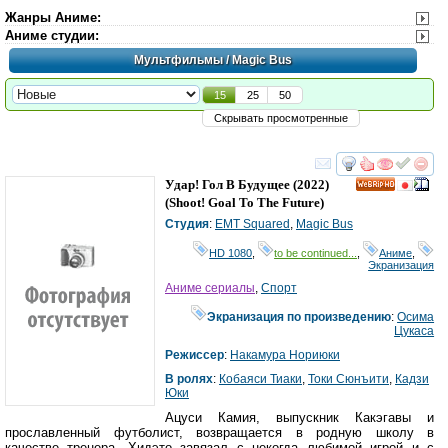
Жанры Аниме
:
Аниме студии
:
Мультфильмы
/ Magic Bus
15
25
50
Скрывать просмотренные
смотреть
инте
Удар! Гол В Будущее
(2022)
HD
(
Shoot! Goal To The Future
)
Студия
:
EMT Squared
,
Magic Bus
HD 1080
,
to be continued...
,
Аниме
,
Экранизация
Аниме сериалы
,
Спорт
Экранизация по произведению
:
Осима
Цукаса
Режиссер
:
Накамура Нориюки
В ролях
:
Кобаяси Тиаки
,
Токи Сюнъити
,
Кадзи
Юки
Ацуси Камия, выпускник Какэгавы и
прославленный футболист, возвращается в родную школу в
качестве тренера. Хидэто завязал с некогда любимой игрой и с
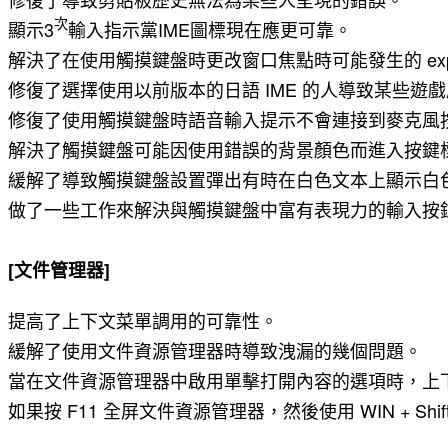
次
顯示3
輸入指示黨IME圖標現在應更可靠。
解決了在使用觸摸鍵盤時更改窗口焦點時可能發生的 explor
修復了選擇使用以前版本的日語 IME 的人導致某些遊
修復了使用觸摸鍵盤時語音輸入提示不會連接到麥克風
解決了觸摸鍵盤可能因使用錯誤的背景顏色而進入按鍵
緩解了導致觸摸鍵盤設置彈出有時在白色文本上顯示白
做了一些工作來解決與觸摸鍵盤中富有表現力的輸入按
[文件管理器]
提高了上下文菜單調用的可靠性。
緩解了使用文件資源管理器時導致洩漏的幾個問題。
當在文件資源管理器中啟用單擊打開內容的選項時，上
如果按 F11 全屏文件資源管理器，然後使用 WIN + Shi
------------------------------------------------------------------------
● What you have to do:
Set down exactly, and only, the lines from the one containing "當在文件資源管理器中啟用單擊打開內容的選項時，上" to the final line of the data.

● Output for this exercise:
當在文件資源管理器中啟用單擊打開內容的選項時，上
如果按 F11 全屏文件資源管理器，然後使用 WIN + Shi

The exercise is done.